YOU LOVE TO SEE IT: Farewell, Methane
Good things are happening! The EPA announces a long-awaited crackdown on methane emissions, labor organizers take on non-union automakers around the country, Michigan will automatically register to vote anyone who is leaving prison, and a new study finds massive lithium deposits in California’s Salton Sea.
EPA Slashes Methane Emissions
The Environmental Protection Agency (EPA) has finalized new regulations on methane that the agency predicts will reduce emissions from U.S. oil and gas producers by 80 percent over the next two decades — a long-awaited crackdown on the pollutant, which is a significant contributor to climate change.
U.S. officials announced the new regulations at the United Nations COP28 climate conference that began in Dubai last weekend. Despite President Joe Biden’s conspicuous absence at the conference, and growing tensions between the U.S. and its allies, the EPA’s methane regulations were a sliver of good news, and formed part of a global focus at the conference on slashing methane emissions.

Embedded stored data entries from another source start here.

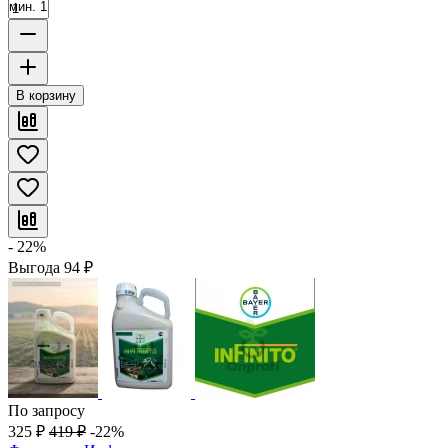
мин. 1
В корзину
- 22%
Выгода
94
₽
По запросу
325
₽
419
₽
-22%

Methane emissions, which leak into the atmosphere from oil and gas plants, animal agriculture, and gas flaring, are responsible for some 30 percent of current warming. Because methane does not stay in the atmosphere nearly as long as carbon dioxide (a decade or so, instead of centuries), reductions to methane are considered an important measure to ease warming in the short term. Yet methane emissions — like carbon emissions — have been climbing in recent years.